Cambridge Finds Link Between Heart Failure, Genes and Environment

by Tanya Thomas on  January 15, 2010 at 2:50 PM Heart Disease News   - G J E 4
 Cambridge Finds Link Between Heart Failure, Genes and Environment
Is there a 'link' between heart failure, our genes and our environment? If yes, then researchers at Cambridge University claim to have located it.

Their study could open up completely new ways of managing and treating heart disease.

In their research, they compared heart tissue from two groups - patients with end-stage heart failure and those with healthy hearts.

The diseased tissue came from men who had undergone heart transplants at Papworth Hospital, Cambridge, and the healthy hearts from age-matched victims of road traffic accidents.

And the researchers found that specific regions of the DNA in the diseased hearts contained "marks" known as DNA methylation, whereas the healthy hearts did not.

This is the first study linking DNA methylation with human heart failure.

DNA methylation is already known to play a key part in development of most cancers, and its role in other complex diseases such as schizophrenia and diabetes is being investigated.

The study has indicated that the process also underlies development of different types of heart disease.

"DNA methylation leaves 'marks' on the genome, and there is already good evidence that these marks are strongly influenced by environment and diet. We found that this process is different in diseased and normal hearts. Linking all these things together suggests this may be the 'missing link' between environmental factors and heart failure," said lead author Dr Roger Foo.

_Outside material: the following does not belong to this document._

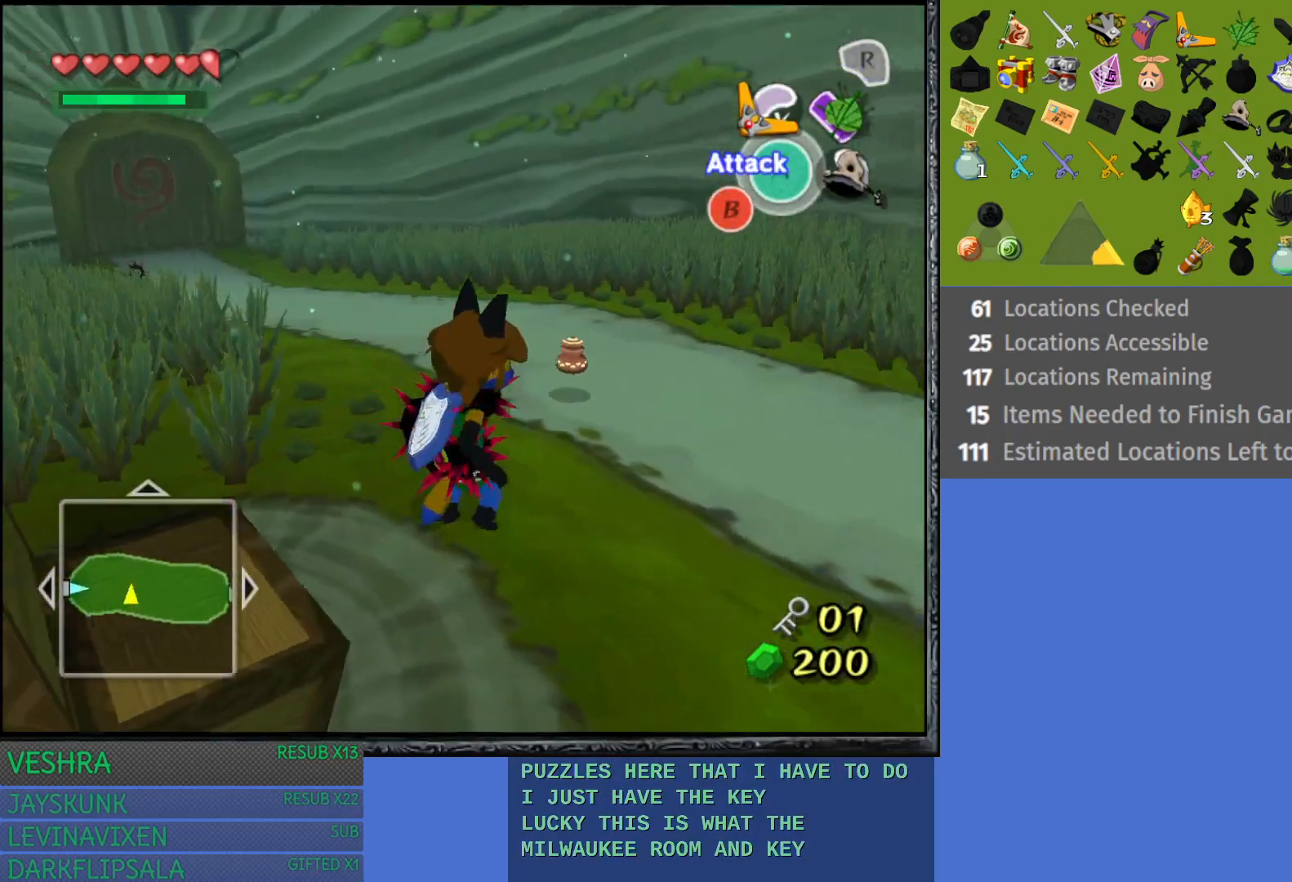
{"buttons": ["CROSS"], "left_stick": "right", "right_stick": "center", "events": [[483, "CROSS", "down"]]}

The findings deepen our understanding of the genetic changes that can lead to heart disease, and how these can be caused by diet and the environment.

Thus, the findings should open up new ways of managing and treating heart disease.

"The next stage of our research is to find hotspots in the genome. This should help us identify people at risk of heart disease, and pinpoint patients whose disease will progress fastest. This would radically alter how we manage patients with heart disease, allowing us to target treatments and tailor monitoring," explained Foo.

The study has been published in PLoS ONE.